GIVEN REQUEST
Copy the items below word for word, from the line that contains "time: 12:52" through the end of the items. Leave the pictures out of your copy.
# Start of MATERIAL PROVIDED
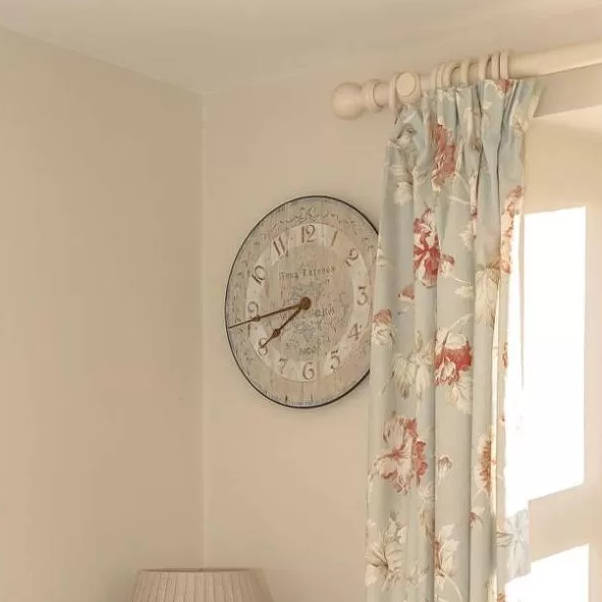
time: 7:43
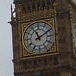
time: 11:10
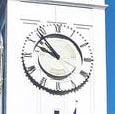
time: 9:53
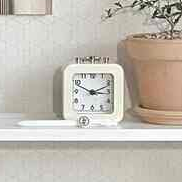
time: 3:11
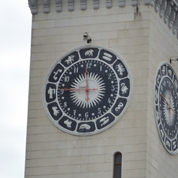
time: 11:46
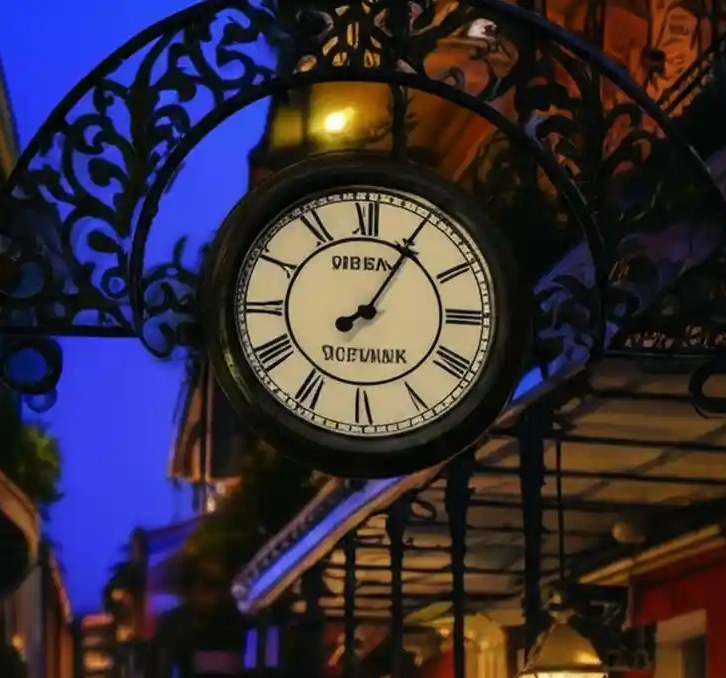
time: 8:05
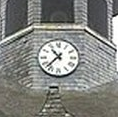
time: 10:37
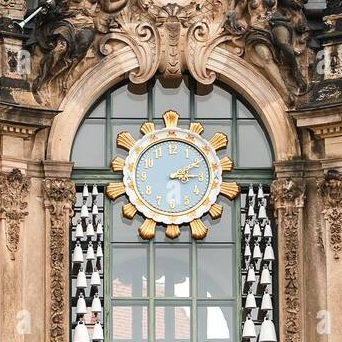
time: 3:10
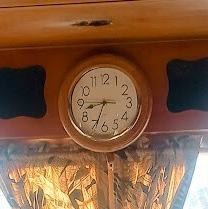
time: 8:33
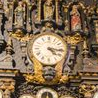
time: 4:16
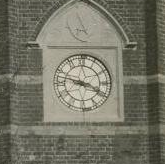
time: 3:47
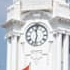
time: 11:32
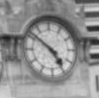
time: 4:51
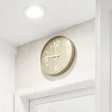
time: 11:46
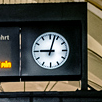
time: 9:02
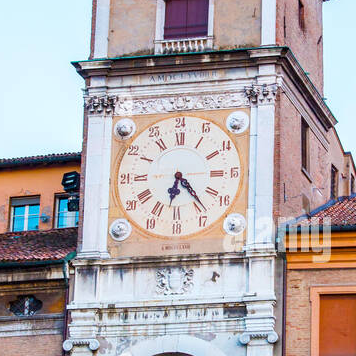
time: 6:23
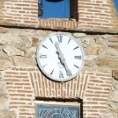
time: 11:25
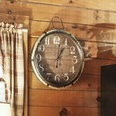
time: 1:02
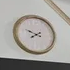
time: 7:48
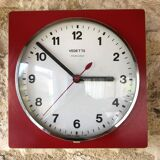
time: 2:51
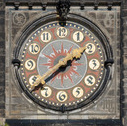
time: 1:38
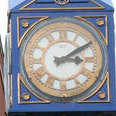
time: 3:09
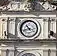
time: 10:42
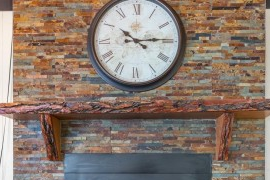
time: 10:14
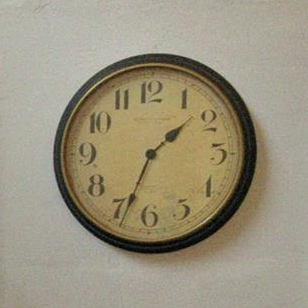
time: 1:33
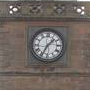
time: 1:34
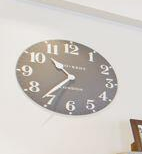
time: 10:36
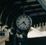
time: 4:40
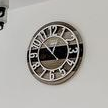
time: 12:52
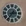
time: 2:36
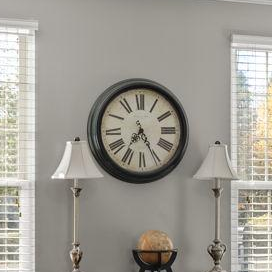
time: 7:25
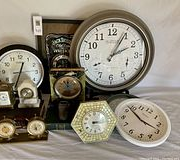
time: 2:04
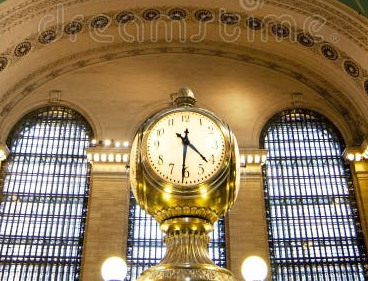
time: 4:31
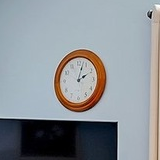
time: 2:02
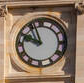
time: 9:56
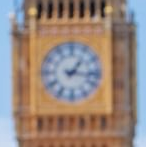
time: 1:16
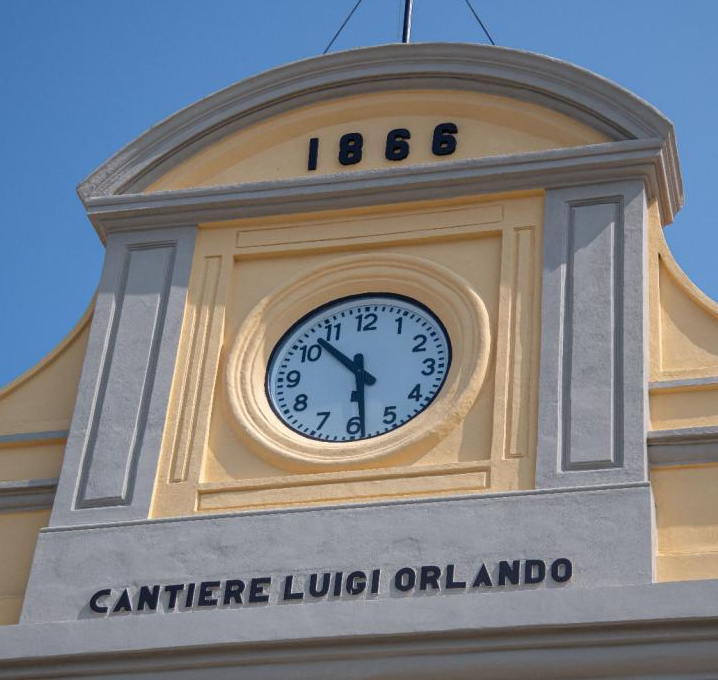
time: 5:52
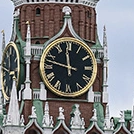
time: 11:47
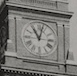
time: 11:02
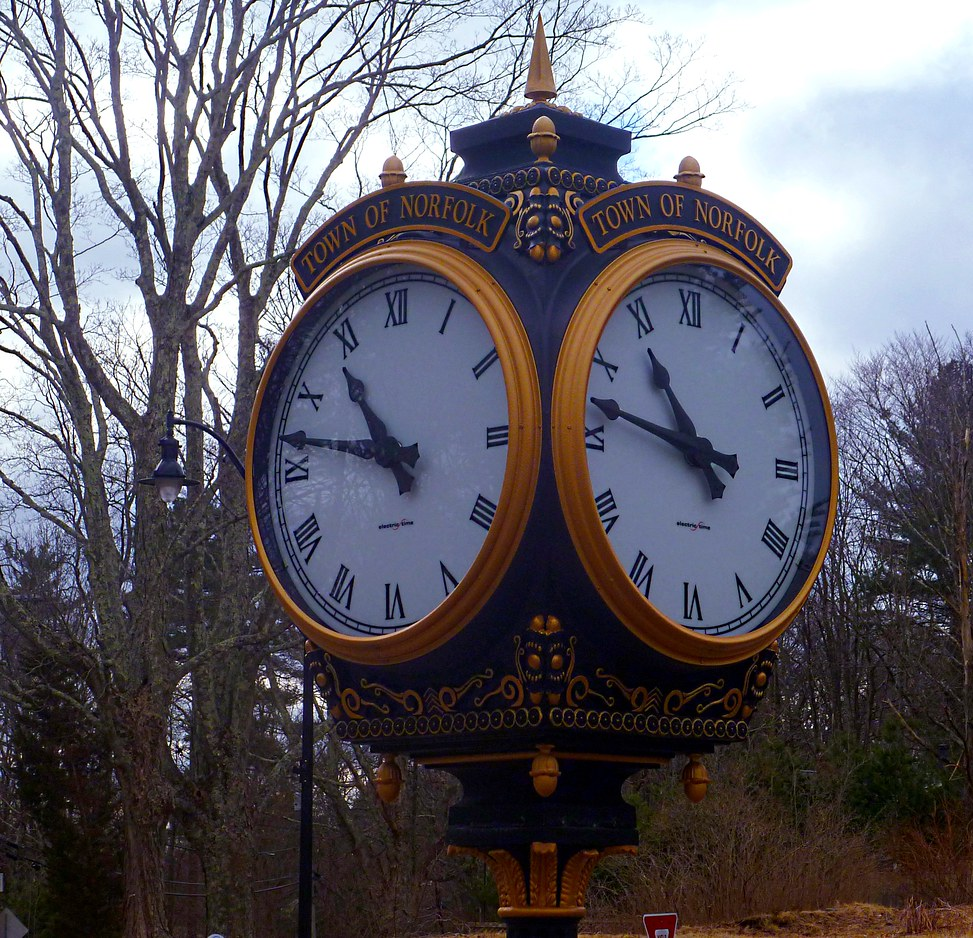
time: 10:47
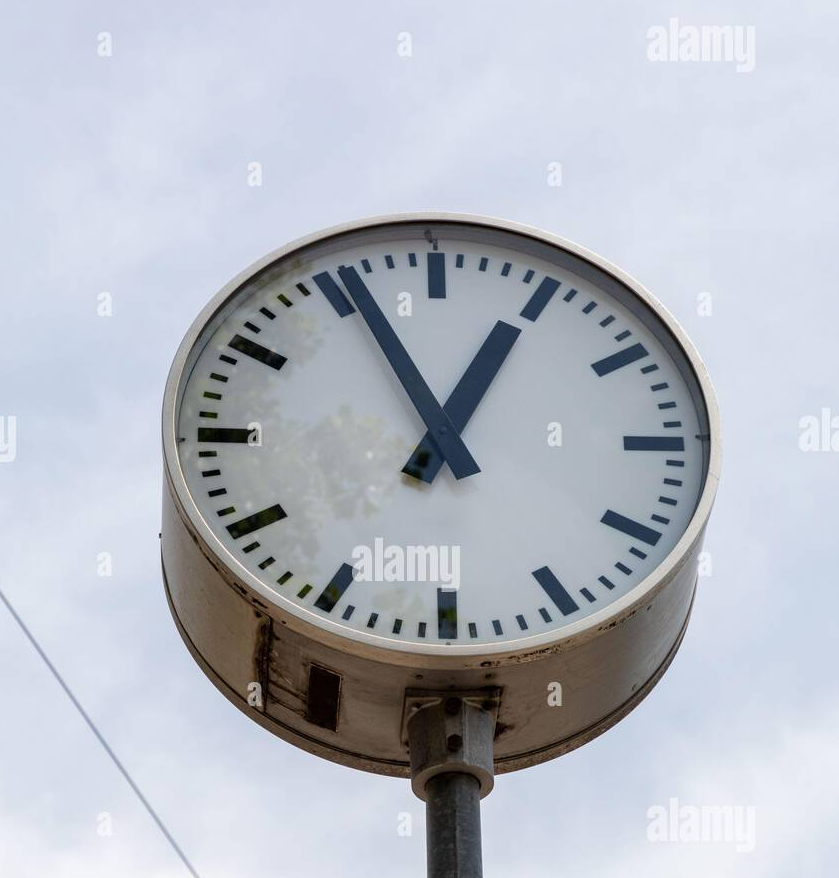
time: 12:55
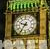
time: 9:36
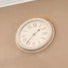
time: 1:36
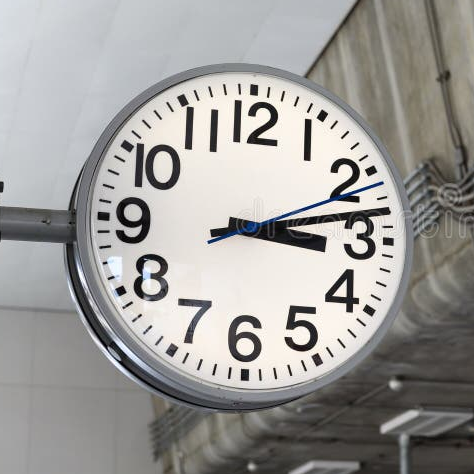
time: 3:13
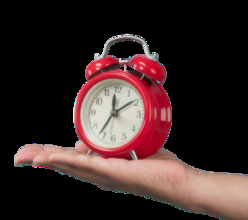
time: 12:09
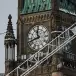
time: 11:42
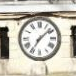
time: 7:08
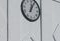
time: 12:04
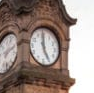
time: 4:59
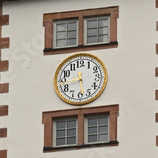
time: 5:43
# End of MATERIAL PROVIDED
SOLUTION
time: 12:52
time: 2:36
time: 7:25
time: 2:04
time: 4:31
time: 2:02
time: 9:56
time: 1:16
time: 5:52
time: 11:47
time: 11:02
time: 10:47
time: 12:55
time: 9:36
time: 1:36
time: 3:13
time: 12:09
time: 11:42
time: 7:08
time: 12:04
time: 4:59
time: 5:43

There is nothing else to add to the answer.